Carbon-Neutral And Carbon-Negative Mining
Miners are subject to constant innovation, not only in the size of their chips (smaller chips equal less energy required to transmit data), but also in technologies allowing them to capture and repurpose the waste heat they generate, making mining de facto carbon-neutral.
Canadian MintGreen uses miners to warm water for a whiskey distillery, and a project to heat buildings in Vancouver is underway. Norwegian Kryptovault recycles the waste heat to dry timber, and soon — seaweed. Sweden’s Genesis Mining uses its miners to heat up greenhouses. Similar initiatives are popping up all over the world, and projects like The Block’s “custom silicon” rigs will only increase the number of ways a Bitcoin miner can be used.

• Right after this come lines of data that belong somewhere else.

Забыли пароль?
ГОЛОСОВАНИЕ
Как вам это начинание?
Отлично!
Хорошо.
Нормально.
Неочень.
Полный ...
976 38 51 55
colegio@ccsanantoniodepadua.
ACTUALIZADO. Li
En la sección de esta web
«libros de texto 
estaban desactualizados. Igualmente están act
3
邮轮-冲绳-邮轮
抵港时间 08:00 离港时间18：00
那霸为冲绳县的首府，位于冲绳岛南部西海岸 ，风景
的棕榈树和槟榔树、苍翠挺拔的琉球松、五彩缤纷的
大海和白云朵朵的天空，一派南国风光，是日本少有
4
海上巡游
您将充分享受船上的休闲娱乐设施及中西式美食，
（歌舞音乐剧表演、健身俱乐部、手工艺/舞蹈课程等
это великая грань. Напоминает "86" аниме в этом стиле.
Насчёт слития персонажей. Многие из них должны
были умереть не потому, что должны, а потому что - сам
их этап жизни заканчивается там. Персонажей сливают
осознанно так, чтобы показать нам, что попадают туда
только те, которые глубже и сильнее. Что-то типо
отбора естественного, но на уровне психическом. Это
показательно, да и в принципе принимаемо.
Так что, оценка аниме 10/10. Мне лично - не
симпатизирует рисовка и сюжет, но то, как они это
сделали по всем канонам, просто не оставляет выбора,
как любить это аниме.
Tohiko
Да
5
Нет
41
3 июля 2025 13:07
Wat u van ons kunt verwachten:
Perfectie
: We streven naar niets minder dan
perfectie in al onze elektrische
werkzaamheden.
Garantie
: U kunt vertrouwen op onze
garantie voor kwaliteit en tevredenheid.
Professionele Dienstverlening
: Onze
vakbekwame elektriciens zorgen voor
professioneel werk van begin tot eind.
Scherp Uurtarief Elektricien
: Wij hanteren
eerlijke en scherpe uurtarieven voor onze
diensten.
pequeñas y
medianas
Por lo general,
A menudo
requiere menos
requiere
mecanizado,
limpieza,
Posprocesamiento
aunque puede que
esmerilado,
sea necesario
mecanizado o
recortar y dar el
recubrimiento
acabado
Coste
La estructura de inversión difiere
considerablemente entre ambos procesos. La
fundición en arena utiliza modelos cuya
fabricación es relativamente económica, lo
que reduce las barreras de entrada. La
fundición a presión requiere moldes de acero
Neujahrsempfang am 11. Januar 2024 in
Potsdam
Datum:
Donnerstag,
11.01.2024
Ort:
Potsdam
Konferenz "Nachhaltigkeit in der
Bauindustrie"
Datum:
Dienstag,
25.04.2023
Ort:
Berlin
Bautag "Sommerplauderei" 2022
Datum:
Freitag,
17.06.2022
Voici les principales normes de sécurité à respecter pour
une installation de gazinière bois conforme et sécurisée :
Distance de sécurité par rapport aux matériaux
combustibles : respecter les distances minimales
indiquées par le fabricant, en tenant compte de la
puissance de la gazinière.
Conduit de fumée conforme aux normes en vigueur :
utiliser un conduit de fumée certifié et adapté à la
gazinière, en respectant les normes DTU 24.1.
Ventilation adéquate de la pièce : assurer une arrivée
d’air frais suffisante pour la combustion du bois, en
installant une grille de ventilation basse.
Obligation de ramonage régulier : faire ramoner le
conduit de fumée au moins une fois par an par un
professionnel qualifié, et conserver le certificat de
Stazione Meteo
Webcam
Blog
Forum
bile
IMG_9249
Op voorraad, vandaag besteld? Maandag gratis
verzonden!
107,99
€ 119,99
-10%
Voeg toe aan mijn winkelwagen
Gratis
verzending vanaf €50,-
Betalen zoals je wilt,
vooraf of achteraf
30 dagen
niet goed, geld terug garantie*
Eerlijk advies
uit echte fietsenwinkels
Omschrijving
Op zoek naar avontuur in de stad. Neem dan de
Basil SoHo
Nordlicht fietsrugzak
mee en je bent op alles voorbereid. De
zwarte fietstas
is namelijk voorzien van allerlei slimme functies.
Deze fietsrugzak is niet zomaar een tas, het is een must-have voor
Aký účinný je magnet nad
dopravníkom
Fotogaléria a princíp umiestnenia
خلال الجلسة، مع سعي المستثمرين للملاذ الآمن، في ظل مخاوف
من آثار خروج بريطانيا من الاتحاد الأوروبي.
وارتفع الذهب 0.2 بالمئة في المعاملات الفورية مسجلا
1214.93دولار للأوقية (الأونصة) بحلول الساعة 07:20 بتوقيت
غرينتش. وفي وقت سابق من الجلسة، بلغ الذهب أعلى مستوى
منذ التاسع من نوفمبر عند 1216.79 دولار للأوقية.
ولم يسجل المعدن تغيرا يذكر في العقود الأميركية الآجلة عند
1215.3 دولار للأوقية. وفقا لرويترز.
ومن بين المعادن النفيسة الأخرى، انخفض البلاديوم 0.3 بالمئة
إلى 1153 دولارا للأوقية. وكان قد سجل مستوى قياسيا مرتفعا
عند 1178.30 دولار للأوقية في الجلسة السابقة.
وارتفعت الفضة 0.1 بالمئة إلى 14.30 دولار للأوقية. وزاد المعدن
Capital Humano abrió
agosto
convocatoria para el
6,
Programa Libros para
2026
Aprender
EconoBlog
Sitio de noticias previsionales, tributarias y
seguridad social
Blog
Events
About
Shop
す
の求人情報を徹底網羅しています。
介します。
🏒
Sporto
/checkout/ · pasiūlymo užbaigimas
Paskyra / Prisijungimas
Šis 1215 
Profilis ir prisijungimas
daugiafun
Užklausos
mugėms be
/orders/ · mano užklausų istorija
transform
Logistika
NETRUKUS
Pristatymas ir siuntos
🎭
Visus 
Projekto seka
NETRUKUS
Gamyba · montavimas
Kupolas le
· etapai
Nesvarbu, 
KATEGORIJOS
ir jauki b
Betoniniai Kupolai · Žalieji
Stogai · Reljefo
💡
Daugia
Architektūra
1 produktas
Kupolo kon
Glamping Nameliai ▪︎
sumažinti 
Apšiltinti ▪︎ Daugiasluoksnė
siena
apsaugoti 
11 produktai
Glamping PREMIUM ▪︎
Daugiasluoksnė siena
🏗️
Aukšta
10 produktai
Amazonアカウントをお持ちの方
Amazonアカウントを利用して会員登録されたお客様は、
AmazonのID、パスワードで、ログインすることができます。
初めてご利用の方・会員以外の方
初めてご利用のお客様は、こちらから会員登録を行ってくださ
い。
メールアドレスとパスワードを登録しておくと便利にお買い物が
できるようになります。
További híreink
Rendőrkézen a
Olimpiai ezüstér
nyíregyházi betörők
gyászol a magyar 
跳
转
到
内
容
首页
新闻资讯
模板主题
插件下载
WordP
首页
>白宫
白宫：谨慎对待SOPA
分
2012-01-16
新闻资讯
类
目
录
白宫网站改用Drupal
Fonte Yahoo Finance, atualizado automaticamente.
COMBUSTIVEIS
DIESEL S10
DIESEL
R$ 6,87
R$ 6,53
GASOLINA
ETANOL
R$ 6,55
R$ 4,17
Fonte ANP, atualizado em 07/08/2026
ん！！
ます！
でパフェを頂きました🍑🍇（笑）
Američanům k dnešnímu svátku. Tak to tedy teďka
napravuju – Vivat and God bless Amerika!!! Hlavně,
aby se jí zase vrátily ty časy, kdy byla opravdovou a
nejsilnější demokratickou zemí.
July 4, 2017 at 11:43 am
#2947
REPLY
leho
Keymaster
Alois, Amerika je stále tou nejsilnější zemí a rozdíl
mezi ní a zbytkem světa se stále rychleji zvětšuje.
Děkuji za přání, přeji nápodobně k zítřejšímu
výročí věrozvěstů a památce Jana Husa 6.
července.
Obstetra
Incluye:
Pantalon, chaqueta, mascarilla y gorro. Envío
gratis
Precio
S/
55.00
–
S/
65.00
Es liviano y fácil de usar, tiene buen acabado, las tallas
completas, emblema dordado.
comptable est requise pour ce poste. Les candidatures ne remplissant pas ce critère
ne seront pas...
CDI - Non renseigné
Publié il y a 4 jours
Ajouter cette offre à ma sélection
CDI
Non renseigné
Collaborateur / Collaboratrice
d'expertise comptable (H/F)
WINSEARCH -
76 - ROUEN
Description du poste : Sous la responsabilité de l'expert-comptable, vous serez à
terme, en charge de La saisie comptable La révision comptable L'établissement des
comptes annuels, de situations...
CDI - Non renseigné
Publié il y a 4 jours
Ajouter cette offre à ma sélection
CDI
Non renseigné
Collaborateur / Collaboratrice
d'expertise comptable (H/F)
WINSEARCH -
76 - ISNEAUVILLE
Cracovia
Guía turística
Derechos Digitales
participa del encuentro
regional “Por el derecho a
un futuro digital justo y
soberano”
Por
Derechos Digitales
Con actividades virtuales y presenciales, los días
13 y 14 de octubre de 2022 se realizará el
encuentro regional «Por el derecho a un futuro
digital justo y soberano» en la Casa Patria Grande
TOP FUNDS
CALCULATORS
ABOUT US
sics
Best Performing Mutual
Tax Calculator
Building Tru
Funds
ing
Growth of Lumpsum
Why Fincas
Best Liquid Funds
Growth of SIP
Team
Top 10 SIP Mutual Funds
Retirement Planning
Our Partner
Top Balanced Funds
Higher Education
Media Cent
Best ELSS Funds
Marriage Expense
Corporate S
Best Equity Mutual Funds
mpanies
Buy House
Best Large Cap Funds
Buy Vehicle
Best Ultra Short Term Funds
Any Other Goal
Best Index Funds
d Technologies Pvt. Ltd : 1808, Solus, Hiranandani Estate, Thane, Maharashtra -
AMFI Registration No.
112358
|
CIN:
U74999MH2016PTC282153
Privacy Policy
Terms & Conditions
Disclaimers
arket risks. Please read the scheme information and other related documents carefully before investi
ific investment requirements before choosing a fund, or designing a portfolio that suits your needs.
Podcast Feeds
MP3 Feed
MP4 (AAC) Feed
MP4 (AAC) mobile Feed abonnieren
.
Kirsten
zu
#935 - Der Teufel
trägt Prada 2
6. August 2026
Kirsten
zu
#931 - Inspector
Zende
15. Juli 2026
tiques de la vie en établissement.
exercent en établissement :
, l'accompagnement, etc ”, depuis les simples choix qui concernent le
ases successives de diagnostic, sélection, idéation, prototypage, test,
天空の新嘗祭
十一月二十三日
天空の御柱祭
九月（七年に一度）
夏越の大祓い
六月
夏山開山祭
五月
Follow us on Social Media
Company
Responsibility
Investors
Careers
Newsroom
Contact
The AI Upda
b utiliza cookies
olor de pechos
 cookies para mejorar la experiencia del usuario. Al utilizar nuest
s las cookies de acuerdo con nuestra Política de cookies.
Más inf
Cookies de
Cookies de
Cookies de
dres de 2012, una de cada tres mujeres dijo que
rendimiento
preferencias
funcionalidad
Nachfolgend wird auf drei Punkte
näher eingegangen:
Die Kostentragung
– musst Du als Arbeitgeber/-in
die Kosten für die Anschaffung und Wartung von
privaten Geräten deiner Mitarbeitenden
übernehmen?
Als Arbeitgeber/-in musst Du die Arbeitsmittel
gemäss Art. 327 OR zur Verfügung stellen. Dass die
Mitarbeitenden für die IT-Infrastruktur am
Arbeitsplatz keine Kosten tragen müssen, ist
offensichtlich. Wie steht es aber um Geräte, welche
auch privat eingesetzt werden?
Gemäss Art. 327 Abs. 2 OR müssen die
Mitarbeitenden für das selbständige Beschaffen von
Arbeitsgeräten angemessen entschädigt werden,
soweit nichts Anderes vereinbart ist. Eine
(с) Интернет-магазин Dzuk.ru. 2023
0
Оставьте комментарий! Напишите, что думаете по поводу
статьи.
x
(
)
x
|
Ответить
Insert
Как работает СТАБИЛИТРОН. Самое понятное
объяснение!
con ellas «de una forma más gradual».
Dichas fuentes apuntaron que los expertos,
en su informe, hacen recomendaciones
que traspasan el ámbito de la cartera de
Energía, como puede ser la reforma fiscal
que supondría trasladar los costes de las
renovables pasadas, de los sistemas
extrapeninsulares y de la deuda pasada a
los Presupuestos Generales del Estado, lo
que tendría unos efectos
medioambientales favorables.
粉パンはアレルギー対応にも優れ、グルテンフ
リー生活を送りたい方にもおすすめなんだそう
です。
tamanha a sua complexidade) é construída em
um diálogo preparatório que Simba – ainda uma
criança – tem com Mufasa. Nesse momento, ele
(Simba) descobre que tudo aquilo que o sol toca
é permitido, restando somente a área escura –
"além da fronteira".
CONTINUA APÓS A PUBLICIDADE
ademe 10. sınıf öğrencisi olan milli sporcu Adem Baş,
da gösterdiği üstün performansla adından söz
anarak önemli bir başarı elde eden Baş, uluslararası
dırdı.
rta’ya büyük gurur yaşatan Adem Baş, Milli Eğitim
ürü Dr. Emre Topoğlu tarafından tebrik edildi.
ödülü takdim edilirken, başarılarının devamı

What’s more, Bitcoin mining can be carbon-negative, i.e., effectively reducing the quantity of greenhouse gasses emitted into the atmosphere. It can do so by capturing flared gas — a by-product of oil production, which is often too expensive to transport, so it is simply flared into the atmosphere, emitting harmful air pollutants like black carbon, methane and volatile organic compounds. Oil producers all over the world are being increasingly told to curb the gas flaring, and Bitcoin mining is a clever way to do it.
Some smaller oil producers in Texas and Montana have already partnered with mining companies to capture the flared gas, but it was the arrival of ExxonMobil and its pilot Bitcoin mining program in North Dakota that has definitely put this practice on the map.
Humanity needs energy to live and to develop, and instead of trying to curb its use, bringing us back to candlelight, we should aim to develop energy efficiency and sustainability.
Bitcoin uses 2-56 times less energy than the fiat system, and the Lightning Network can allow it to scale as needed without spending much more.
Bitcoin mining is already the greenest industry, and it can incentivize many more green energy developments around the world.
Bitcoin miners can also be used for a number of non-mining endeavors, including actually preventing more greenhouse gas emissions into the atmosphere.
Now it’s the fiat system’s turn to justify its ecological footprint.
This is a guest post by Marie Poteriaieva. Opinions expressed are entirely their own and do not necessarily reflect those of BTC Inc. or Bitcoin Magazine.